Find the Frog
by Judie Haynes
Teach students about how frogs use camouflage to hide from their enemies. At the same time, encourage your English language learners to interact in cooperative pairs. This activity can be used with students in grades 1-6.
Lesson Topic
How Animals Hide
Grade/Proficiency Level
Grades 1-2 advanced beginner to intermediate ESL; Grades 2-6 advanced beginning ESL
Content Concepts/Skills
How animals hide; observation; cooperation; spatial relationships
Materials
PDF our files Frog pattern; frog log page
Vocabulary
On, in, under, next to, behind, between, over, camouflage.
Instructional Sequence
- Photocopy 10 frogs (or one for each student in your ESL group) Use PDF files Frog Pattern. and Find the Frog Log. You can also have your students color and find butterflies, depending on your unit of study. Download Butterfly Pattern if you want to have students find butterflies.

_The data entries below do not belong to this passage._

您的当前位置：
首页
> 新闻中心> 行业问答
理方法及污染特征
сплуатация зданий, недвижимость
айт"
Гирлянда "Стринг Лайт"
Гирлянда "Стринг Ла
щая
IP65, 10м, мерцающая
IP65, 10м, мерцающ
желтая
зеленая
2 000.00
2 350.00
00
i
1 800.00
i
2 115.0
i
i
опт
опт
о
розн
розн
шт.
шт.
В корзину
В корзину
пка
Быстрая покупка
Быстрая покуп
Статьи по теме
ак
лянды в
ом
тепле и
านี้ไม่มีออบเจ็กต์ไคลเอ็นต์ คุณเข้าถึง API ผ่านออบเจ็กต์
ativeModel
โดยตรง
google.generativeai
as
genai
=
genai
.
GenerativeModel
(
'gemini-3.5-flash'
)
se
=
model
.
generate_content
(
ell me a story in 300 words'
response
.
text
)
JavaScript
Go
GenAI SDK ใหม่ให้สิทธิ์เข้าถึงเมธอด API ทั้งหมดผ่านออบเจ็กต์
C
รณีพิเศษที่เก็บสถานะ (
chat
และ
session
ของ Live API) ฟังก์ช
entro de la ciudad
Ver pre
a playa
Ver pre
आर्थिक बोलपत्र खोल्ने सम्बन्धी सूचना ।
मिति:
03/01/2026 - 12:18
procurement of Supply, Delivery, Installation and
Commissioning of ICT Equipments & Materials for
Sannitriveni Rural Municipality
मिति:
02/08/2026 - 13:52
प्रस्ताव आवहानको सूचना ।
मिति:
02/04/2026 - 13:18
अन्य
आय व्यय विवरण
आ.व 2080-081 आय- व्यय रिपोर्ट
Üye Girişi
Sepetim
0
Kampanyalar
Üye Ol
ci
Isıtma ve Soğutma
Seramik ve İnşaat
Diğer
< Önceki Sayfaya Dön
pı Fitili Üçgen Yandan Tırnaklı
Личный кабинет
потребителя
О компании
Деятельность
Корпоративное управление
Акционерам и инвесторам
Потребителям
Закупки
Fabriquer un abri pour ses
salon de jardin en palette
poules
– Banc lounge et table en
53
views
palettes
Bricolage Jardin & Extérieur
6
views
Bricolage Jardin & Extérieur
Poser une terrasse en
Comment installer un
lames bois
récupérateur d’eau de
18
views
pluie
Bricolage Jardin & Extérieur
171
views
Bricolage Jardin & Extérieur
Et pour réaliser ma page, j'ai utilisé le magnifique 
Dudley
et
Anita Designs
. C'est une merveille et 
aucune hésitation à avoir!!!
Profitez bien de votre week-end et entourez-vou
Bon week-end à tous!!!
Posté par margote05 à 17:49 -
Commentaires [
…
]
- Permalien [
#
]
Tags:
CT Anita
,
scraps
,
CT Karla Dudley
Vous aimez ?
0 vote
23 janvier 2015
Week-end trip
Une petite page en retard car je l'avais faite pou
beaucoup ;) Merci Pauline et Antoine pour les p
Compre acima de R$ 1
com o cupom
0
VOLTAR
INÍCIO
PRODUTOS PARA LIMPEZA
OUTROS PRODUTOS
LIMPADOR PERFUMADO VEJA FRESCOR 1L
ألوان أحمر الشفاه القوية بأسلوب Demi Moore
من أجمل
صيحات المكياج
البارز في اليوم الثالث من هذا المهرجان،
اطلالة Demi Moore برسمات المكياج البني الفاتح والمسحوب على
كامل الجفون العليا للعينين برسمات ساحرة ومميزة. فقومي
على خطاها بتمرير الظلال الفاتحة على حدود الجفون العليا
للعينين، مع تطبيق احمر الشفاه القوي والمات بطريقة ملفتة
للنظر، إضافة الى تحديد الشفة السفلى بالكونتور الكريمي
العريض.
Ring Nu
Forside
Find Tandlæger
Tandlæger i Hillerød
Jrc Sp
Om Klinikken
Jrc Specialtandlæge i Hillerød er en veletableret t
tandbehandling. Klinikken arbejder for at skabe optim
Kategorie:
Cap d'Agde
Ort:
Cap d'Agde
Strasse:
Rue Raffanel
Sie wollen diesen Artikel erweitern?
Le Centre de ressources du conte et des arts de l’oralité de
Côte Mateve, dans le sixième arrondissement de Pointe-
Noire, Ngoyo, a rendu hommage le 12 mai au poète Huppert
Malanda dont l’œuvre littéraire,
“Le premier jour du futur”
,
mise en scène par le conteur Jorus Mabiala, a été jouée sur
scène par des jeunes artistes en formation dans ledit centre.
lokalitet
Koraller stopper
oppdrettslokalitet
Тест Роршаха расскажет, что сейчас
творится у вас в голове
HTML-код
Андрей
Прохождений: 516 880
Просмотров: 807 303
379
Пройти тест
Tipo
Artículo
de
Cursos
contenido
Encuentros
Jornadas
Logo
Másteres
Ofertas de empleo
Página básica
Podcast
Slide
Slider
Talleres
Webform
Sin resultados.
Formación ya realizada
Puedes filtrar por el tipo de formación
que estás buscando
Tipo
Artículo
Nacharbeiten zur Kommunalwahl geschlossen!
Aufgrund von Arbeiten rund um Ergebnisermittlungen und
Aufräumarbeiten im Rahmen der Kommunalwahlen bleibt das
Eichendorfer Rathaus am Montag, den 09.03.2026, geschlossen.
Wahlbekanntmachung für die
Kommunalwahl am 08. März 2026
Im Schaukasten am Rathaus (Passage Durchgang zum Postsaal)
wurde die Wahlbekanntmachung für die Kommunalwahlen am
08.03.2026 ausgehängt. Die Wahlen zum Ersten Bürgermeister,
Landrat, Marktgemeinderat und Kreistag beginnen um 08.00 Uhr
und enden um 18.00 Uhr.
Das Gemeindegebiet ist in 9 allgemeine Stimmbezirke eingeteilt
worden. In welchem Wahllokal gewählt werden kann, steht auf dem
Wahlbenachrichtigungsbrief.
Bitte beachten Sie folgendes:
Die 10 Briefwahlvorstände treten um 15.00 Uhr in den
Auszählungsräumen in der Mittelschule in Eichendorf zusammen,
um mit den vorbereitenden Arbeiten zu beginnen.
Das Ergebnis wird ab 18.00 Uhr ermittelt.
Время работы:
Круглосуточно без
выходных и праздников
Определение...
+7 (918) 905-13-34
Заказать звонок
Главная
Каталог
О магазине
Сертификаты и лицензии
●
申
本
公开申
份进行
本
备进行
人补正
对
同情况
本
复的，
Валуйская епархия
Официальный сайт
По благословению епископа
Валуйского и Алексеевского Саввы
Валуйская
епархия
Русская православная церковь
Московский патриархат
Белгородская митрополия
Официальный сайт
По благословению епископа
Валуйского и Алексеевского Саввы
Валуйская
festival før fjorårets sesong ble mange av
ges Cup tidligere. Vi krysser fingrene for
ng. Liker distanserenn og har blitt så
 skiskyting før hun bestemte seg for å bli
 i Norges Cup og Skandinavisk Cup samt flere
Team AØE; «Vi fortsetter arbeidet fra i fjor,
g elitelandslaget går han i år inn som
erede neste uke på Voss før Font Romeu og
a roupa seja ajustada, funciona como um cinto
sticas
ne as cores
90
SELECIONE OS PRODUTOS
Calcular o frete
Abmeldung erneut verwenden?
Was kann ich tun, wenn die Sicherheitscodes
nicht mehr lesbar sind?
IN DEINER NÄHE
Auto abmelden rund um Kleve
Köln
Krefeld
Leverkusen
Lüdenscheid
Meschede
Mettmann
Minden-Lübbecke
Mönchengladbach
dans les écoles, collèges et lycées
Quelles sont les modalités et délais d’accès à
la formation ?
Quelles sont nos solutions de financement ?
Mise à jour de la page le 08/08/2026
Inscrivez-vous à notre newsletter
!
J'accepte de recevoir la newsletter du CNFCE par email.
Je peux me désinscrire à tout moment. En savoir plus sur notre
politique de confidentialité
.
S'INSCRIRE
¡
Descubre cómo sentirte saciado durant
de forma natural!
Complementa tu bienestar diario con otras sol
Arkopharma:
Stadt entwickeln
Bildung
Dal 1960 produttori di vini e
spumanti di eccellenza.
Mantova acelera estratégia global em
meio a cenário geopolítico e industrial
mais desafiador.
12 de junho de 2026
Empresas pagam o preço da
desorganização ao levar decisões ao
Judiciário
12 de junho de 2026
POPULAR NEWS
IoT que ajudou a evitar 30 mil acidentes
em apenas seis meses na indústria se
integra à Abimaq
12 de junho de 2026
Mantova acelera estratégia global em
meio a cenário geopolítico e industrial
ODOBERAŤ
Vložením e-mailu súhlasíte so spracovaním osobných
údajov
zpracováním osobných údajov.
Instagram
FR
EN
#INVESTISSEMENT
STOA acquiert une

- Ask students to look around the room and color a frog the same color as something in the room. Encourage students to color their frogs creatively. You want to end up with all different colors. Ask them to cut out the frogs they have colored.
- Before students come into class the next day, hide 6 -10 animals in places they can see without moving other objects. Animals can be out of reach but not out of sight.
- Review prepositions such as “on, in, under, behind, between, next to." Divide students into pairs. Pass out one log sheet per pair and explain the rules to students.
- Students must search quietly and not give away their answers to the other groups.
- Only one students per team may be out of their seats at any one time. At any given time one student searches and other takes notes.
- The searchers should go around the classroom looking for a camouflaged frog. When he/she finds one, it should not be touched. The searcher should then return to his/her partner and quietly explain the location of the animal.
- Together partners fill in the blanks on their log sheet describing the frog’ s location, and the notetaker writes it on the answer sheet. This description should include the color of the frog and the exact location. Example: The blue frog is in the flowers near the window.
- The notetaker then becomes the searcher, and the searcher becomes a notetaker. The roles should always be rotating, students taking turns, searching, writing, and correcting (equal participation).
- Have students review their logs. They should be able to tell where they found each frog.